Is there a way to solve a system of ODE’s in CUDA? I don’t need to solve an ODE in parallel for a given set of initial conditions, but I need to solve a series of similar systems of ODE’s for a bunch of different initial conditions. So if I can run a loop with some ODE solver inside, I could probably speed up my code significantly. It’s in MATLAB right now, but I’ll switch to Scipy/pycuda if I can get this functionality.
If you can write C code to do it, and it isn’t extremely heavy on memory usage, you can write a CUDA kernel to do the same thing with 10,000+ separate instances easily. Check out the programming guide for more info.
There is hardly any parallelism in MATLAB ode solvers. These are one-step or few-step solvers with a lot of feedback and adjustment after computing value for each single point.
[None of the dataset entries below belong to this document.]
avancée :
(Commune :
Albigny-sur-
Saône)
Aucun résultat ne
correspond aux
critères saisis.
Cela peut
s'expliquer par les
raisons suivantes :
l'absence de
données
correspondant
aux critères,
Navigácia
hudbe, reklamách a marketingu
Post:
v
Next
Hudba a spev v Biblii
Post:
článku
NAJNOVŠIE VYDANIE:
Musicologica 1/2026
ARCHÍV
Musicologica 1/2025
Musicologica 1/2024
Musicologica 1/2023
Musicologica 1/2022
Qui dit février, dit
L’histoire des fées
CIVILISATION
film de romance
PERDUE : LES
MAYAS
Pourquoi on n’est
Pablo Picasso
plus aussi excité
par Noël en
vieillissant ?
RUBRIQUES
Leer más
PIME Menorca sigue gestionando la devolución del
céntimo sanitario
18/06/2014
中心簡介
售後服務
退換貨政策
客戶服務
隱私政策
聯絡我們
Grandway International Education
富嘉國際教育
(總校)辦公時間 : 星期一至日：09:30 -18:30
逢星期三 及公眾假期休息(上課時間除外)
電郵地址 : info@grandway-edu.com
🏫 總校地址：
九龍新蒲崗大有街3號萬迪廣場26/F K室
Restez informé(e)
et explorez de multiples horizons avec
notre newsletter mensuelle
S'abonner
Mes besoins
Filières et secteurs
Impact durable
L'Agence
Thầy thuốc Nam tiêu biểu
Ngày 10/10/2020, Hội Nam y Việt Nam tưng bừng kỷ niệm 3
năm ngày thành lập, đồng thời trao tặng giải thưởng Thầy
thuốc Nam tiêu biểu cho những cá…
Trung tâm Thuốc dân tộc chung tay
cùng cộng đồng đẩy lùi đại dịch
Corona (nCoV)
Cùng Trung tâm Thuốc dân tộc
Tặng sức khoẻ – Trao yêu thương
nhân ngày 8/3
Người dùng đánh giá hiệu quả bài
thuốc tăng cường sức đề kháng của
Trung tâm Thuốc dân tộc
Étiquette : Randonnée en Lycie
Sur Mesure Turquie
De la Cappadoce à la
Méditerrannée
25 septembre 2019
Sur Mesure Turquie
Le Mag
With this kind of code, each multiprocessor in GPU (warp) would not even be fully utilized. However, if you spread computation for several different trials with the same code across several multiprocessors (blocks), it would be possible to get speedup.
I am looking for an ODE solver that has some more parallelism so I could port it to GPU. Has any of you looked at CVODE, or what used to be called PVODE (ODE solver for parallel machines)? If I dont find anything, I will have to look at trying to run several different trials with the same code in parallel on GPU.